TASK DETAILS |
Convert every line of text in the data below into a numbered list, leaving out any blank lines.
════════════════════
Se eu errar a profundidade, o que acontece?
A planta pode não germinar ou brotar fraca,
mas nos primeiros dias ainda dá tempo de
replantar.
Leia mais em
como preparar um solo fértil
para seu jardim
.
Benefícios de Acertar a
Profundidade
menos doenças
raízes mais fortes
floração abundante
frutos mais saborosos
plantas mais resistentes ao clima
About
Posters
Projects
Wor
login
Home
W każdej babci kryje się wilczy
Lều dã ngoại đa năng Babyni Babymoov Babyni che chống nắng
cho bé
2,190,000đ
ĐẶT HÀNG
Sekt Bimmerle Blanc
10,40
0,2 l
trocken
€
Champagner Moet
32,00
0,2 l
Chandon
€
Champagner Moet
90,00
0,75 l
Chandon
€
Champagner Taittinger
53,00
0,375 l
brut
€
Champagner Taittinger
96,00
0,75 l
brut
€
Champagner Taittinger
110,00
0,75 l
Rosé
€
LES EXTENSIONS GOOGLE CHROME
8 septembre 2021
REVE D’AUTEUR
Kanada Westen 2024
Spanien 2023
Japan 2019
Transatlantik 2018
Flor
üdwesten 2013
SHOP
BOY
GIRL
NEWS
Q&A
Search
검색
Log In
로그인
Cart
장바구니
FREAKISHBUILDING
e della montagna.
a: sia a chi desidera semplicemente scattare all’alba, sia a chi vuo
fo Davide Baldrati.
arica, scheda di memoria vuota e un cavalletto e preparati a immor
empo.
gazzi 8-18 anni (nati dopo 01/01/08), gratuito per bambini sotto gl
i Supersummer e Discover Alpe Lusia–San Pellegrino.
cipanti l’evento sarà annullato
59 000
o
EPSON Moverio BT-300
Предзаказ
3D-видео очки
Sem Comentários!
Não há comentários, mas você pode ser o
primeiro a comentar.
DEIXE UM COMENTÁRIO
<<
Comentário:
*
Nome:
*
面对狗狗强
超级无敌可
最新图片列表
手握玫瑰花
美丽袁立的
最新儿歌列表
════════════════════
OUTPUT OF THE EXERCISE |
1. Se eu errar a profundidade, o que acontece?
2. A planta pode não germinar ou brotar fraca,
3. mas nos primeiros dias ainda dá tempo de
4. replantar.
5. Leia mais em
6. como preparar um solo fértil
7. para seu jardim
8. .
9. Benefícios de Acertar a
10. Profundidade
11. menos doenças
12. raízes mais fortes
13. floração abundante
14. frutos mais saborosos
15. plantas mais resistentes ao clima
16. About
17. Posters
18. Projects
19. Wor
20. login
21. Home
22. W każdej babci kryje się wilczy
23. Lều dã ngoại đa năng Babyni Babymoov Babyni che chống nắng
24. cho bé
25. 2,190,000đ
26. ĐẶT HÀNG
27. Sekt Bimmerle Blanc
28. 10,40
29. 0,2 l
30. trocken
31. €
32. Champagner Moet
33. 32,00
34. 0,2 l
35. Chandon
36. €
37. Champagner Moet
38. 90,00
39. 0,75 l
40. Chandon
41. €
42. Champagner Taittinger
43. 53,00
44. 0,375 l
45. brut
46. €
47. Champagner Taittinger
48. 96,00
49. 0,75 l
50. brut
51. €
52. Champagner Taittinger
53. 110,00
54. 0,75 l
55. Rosé
56. €
57. LES EXTENSIONS GOOGLE CHROME
58. 8 septembre 2021
59. REVE D’AUTEUR
60. Kanada Westen 2024
61. Spanien 2023
62. Japan 2019
63. Transatlantik 2018
64. Flor
65. üdwesten 2013
66. SHOP
67. BOY
68. GIRL
69. NEWS
70. Q&A
71. Search
72. 검색
73. Log In
74. 로그인
75. Cart
76. 장바구니
77. FREAKISHBUILDING
78. e della montagna.
79. a: sia a chi desidera semplicemente scattare all’alba, sia a chi vuo
80. fo Davide Baldrati.
81. arica, scheda di memoria vuota e un cavalletto e preparati a immor
82. empo.
83. gazzi 8-18 anni (nati dopo 01/01/08), gratuito per bambini sotto gl
84. i Supersummer e Discover Alpe Lusia–San Pellegrino.
85. cipanti l’evento sarà annullato
86. 59 000
87. o
88. EPSON Moverio BT-300
89. Предзаказ
90. 3D-видео очки
91. Sem Comentários!
92. Não há comentários, mas você pode ser o
93. primeiro a comentar.
94. DEIXE UM COMENTÁRIO
95. <<
96. Comentário:
97. *
98. Nome:
99. *
100. 面对狗狗强
101. 超级无敌可
102. 最新图片列表
103. 手握玫瑰花
104. 美丽袁立的
105. 最新儿歌列表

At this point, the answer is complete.